_HOW TO COMPLETE THIS TASK_
The finished copy should match every record exactly and contain no pictures.

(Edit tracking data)
----
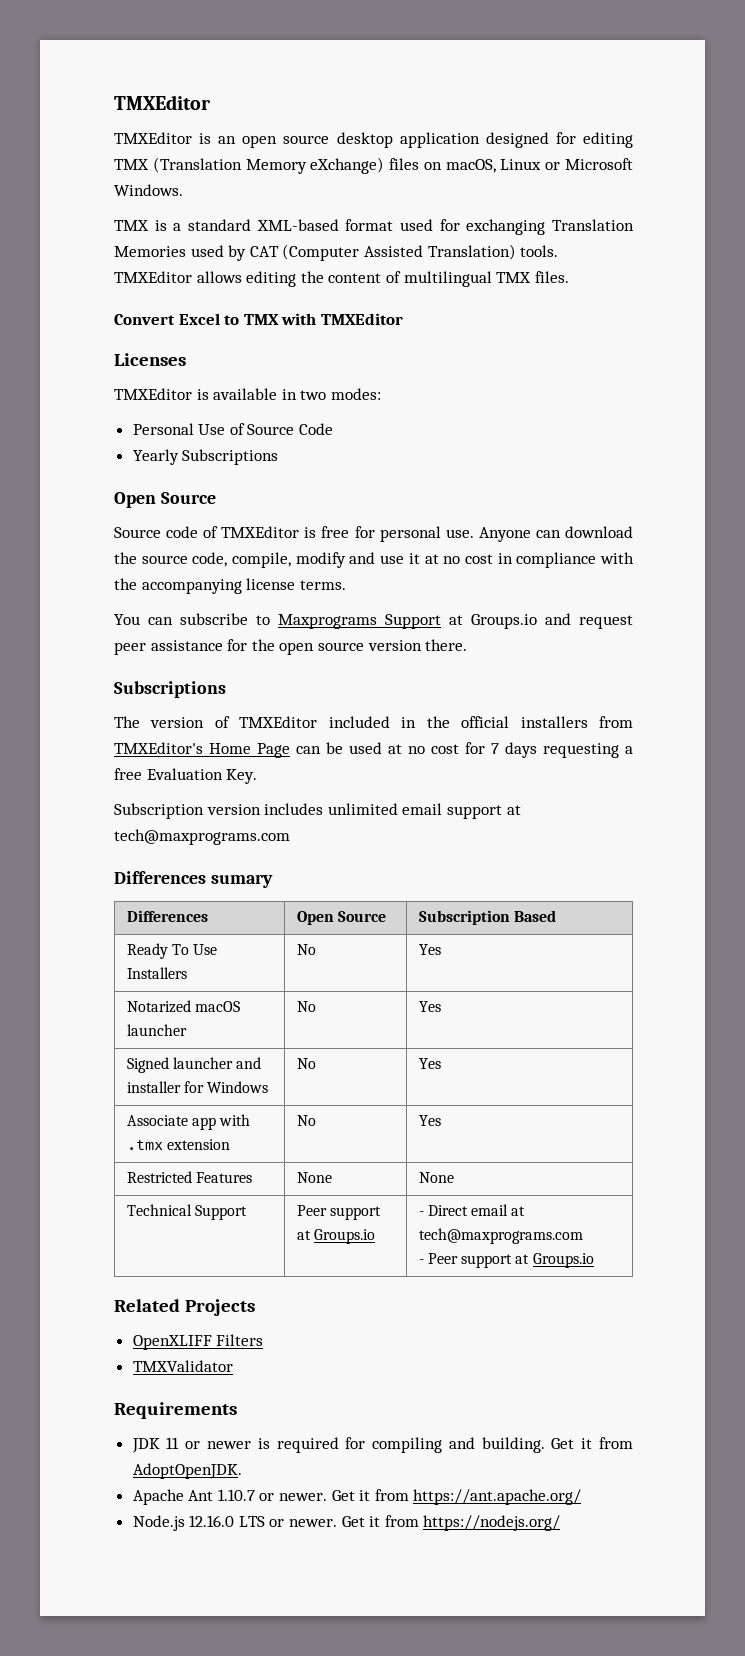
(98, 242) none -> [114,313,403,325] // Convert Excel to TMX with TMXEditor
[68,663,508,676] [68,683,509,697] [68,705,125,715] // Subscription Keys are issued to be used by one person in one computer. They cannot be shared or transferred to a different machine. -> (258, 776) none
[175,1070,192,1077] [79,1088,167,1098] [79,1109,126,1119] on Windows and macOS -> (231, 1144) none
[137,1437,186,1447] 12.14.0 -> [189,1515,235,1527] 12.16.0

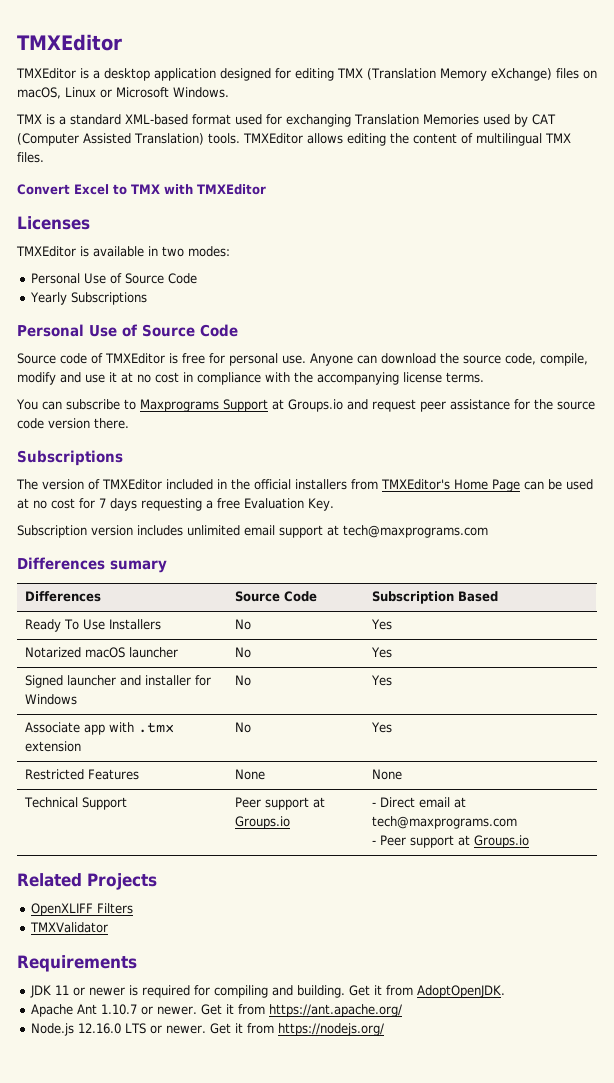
[218,135,330,148] an open source -> [93,70,100,79] a
[114,492,216,508] Open Source -> [17,324,238,337] Personal Use of Source Code
[279,642,364,655] open source -> [556,401,595,410] [17,418,44,429] source code
[296,911,387,925] Open Source -> [234,591,317,602] Source Code

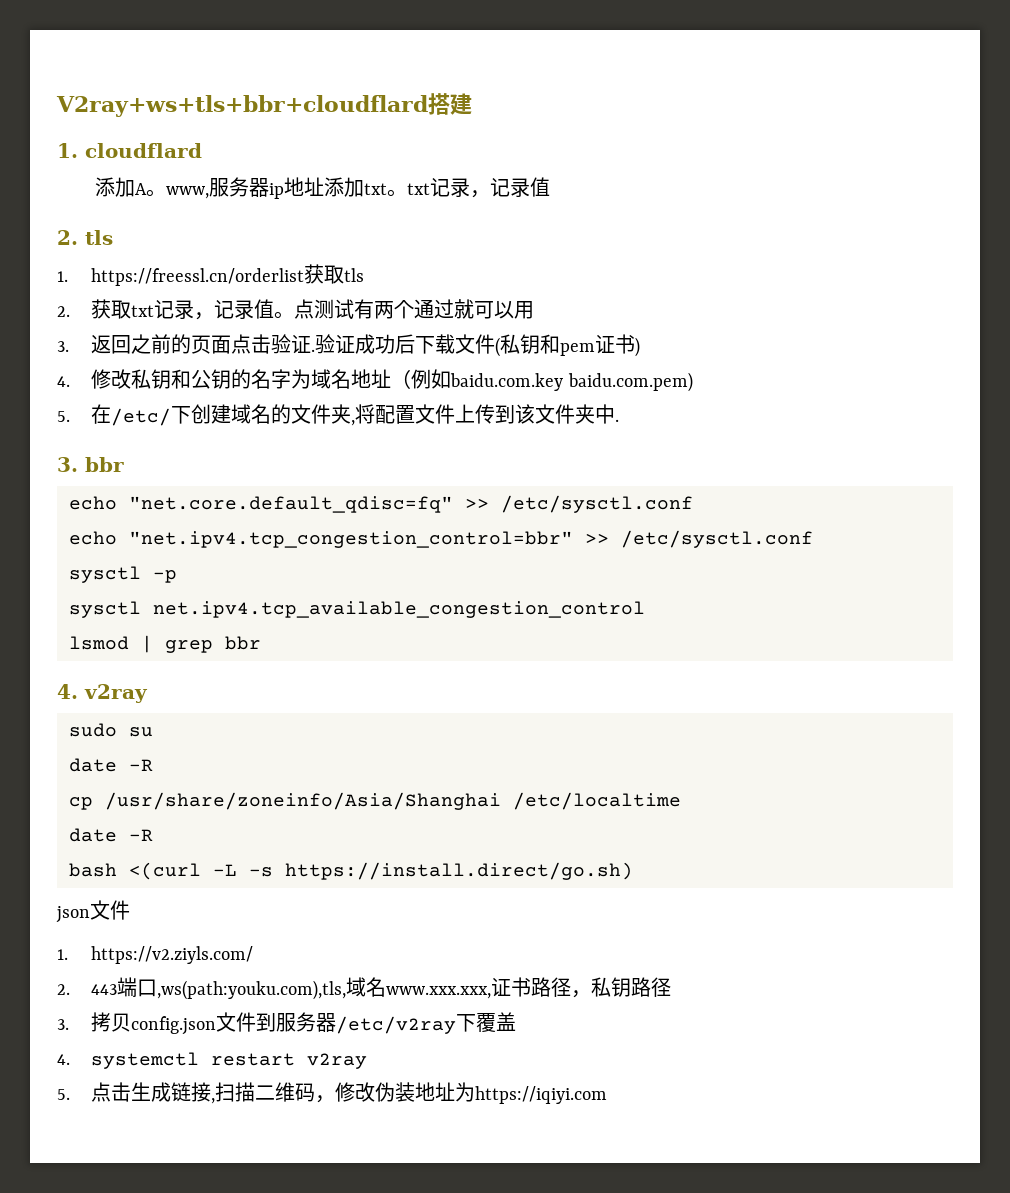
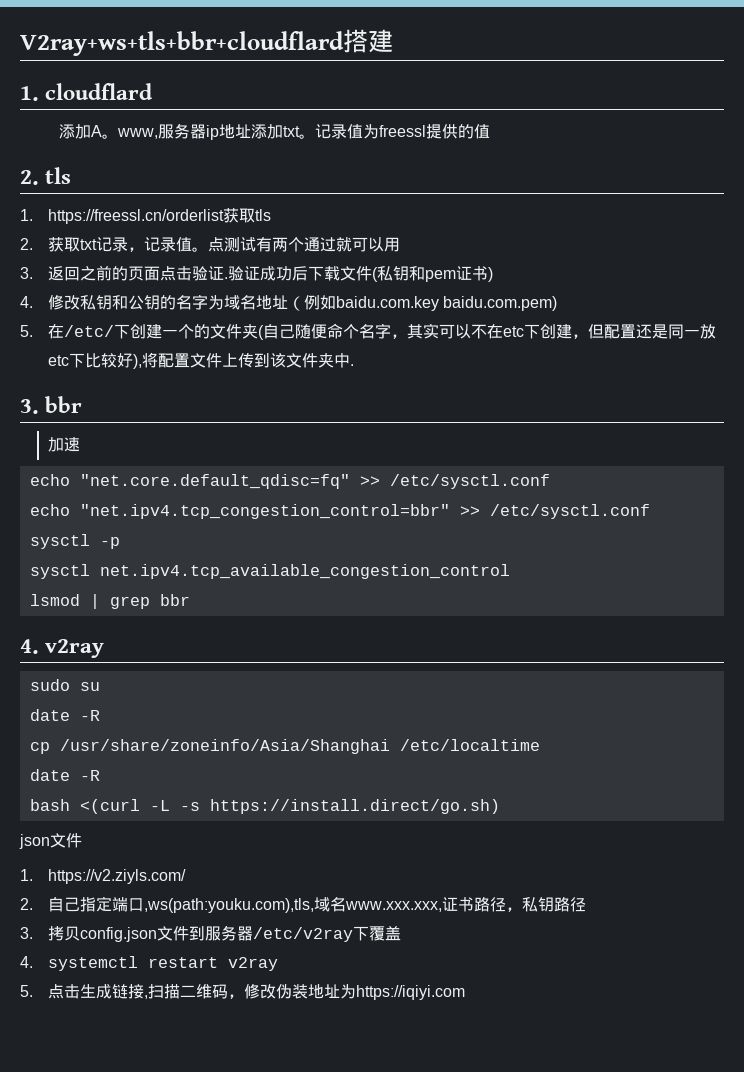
[407,177,531,198] txt记录，记录 -> [315,124,475,139] 记录值为freessl提供的
[231,404,272,424] 域名 -> [161,324,194,339] 一个
[351,420,356,426] , -> [257,323,716,340] [47,353,142,369] (自己随便命个名字，其实可以不在etc下创建，但配置还是同一放etc下比较好),
(124, 464) none -> [47,437,80,452] // 加速
[91,984,118,995] 443 -> [47,896,112,912] 自己指定

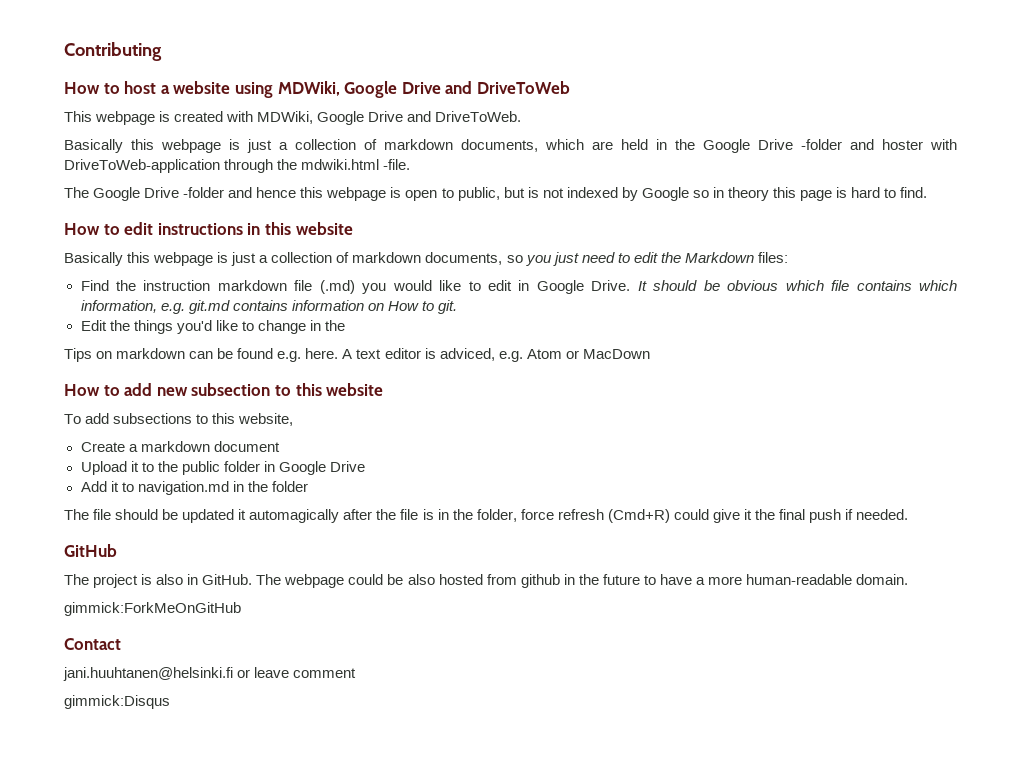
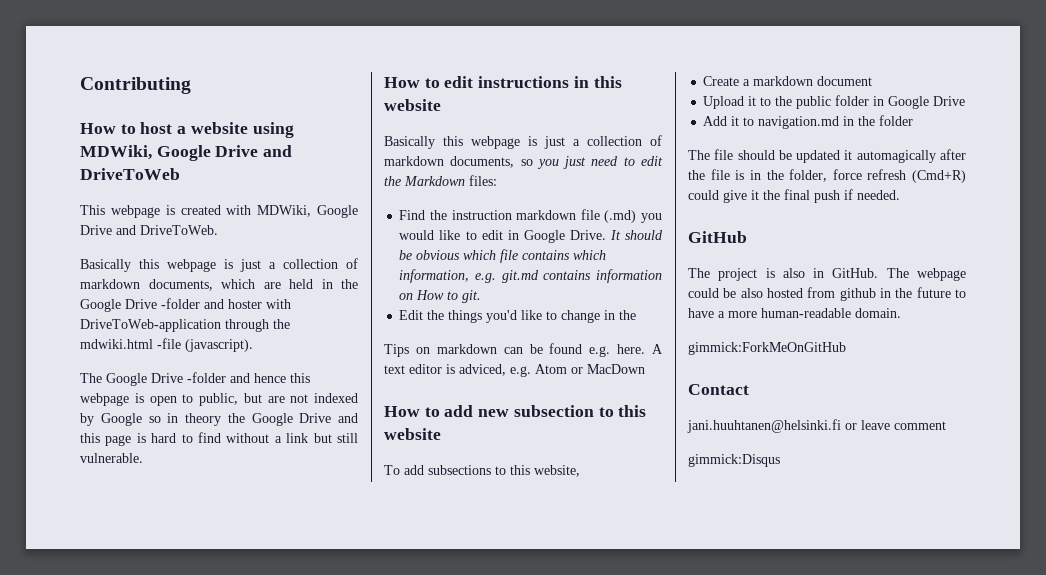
[383,159,411,170] -file. -> [157,338,253,352] -file (javascript).
[527,187,539,198] is -> [267,396,285,403] are
(769, 194) none -> [227,413,358,426] the Google Drive and
[900,187,928,198] find. -> [198,432,358,443] [80,453,143,463] find without a link but still vulnerable.

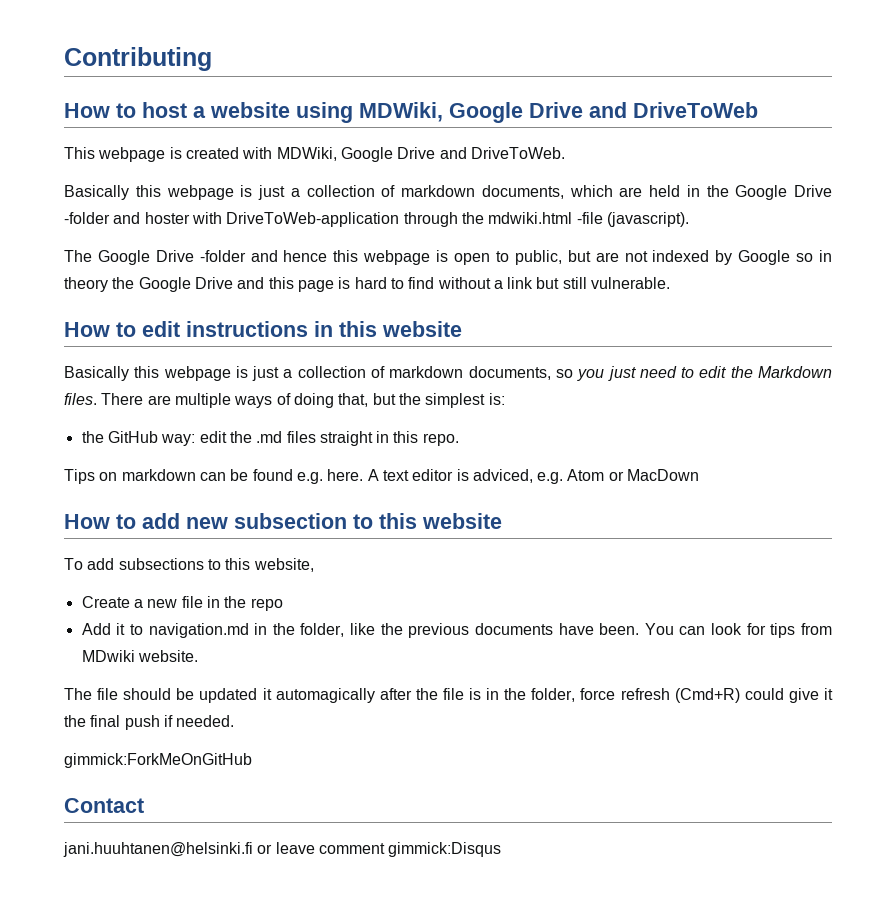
[469,175,497,186] [399,209,662,223] [399,230,663,243] [399,249,607,263] [399,269,662,283] [399,290,482,303] [399,310,637,323] files: // Find the instruction markdown file (.md) you would like to edit in Google Drive. It should be obvious which file contains which information, e.g. git.md contains information on How to git. // Edit the things you'd like to change in the -> [64,393,505,408] [81,431,459,446] files. There are multiple ways of doing that, but the simplest is: // the GitHub way: edit the .md files straight in this repo.
[753,76,873,86] [703,95,966,109] markdown document // Upload it to the public folder in Google Drive -> [147,596,283,611] new file in the repo
[879,115,914,126] folder -> [300,623,832,638] [81,650,198,662] folder, like the previous documents have been. You can look for tips from MDwiki website.
[688,231,747,243] [688,268,966,281] [688,287,966,301] [688,308,901,318] // GitHub // The project is also in GitHub. The webpage could be also hosted from github in the future to have a more human-readable domain. -> (235, 721) none
(946, 425) // -> (385, 848) none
----
_EXERCISE RESPONSE_
(98, 242) none -> [114,313,403,325] // Convert Excel to TMX with TMXEditor
[68,663,508,676] [68,683,509,697] [68,705,125,715] // Subscription Keys are issued to be used by one person in one computer. They cannot be shared or transferred to a different machine. -> (258, 776) none
[175,1070,192,1077] [79,1088,167,1098] [79,1109,126,1119] on Windows and macOS -> (231, 1144) none
[137,1437,186,1447] 12.14.0 -> [189,1515,235,1527] 12.16.0

[218,135,330,148] an open source -> [93,70,100,79] a
[114,492,216,508] Open Source -> [17,324,238,337] Personal Use of Source Code
[279,642,364,655] open source -> [556,401,595,410] [17,418,44,429] source code
[296,911,387,925] Open Source -> [234,591,317,602] Source Code

[407,177,531,198] txt记录，记录 -> [315,124,475,139] 记录值为freessl提供的
[231,404,272,424] 域名 -> [161,324,194,339] 一个
[351,420,356,426] , -> [257,323,716,340] [47,353,142,369] (自己随便命个名字，其实可以不在etc下创建，但配置还是同一放etc下比较好),
(124, 464) none -> [47,437,80,452] // 加速
[91,984,118,995] 443 -> [47,896,112,912] 自己指定

[383,159,411,170] -file. -> [157,338,253,352] -file (javascript).
[527,187,539,198] is -> [267,396,285,403] are
(769, 194) none -> [227,413,358,426] the Google Drive and
[900,187,928,198] find. -> [198,432,358,443] [80,453,143,463] find without a link but still vulnerable.

[469,175,497,186] [399,209,662,223] [399,230,663,243] [399,249,607,263] [399,269,662,283] [399,290,482,303] [399,310,637,323] files: // Find the instruction markdown file (.md) you would like to edit in Google Drive. It should be obvious which file contains which information, e.g. git.md contains information on How to git. // Edit the things you'd like to change in the -> [64,393,505,408] [81,431,459,446] files. There are multiple ways of doing that, but the simplest is: // the GitHub way: edit the .md files straight in this repo.
[753,76,873,86] [703,95,966,109] markdown document // Upload it to the public folder in Google Drive -> [147,596,283,611] new file in the repo
[879,115,914,126] folder -> [300,623,832,638] [81,650,198,662] folder, like the previous documents have been. You can look for tips from MDwiki website.
[688,231,747,243] [688,268,966,281] [688,287,966,301] [688,308,901,318] // GitHub // The project is also in GitHub. The webpage could be also hosted from github in the future to have a more human-readable domain. -> (235, 721) none
(946, 425) // -> (385, 848) none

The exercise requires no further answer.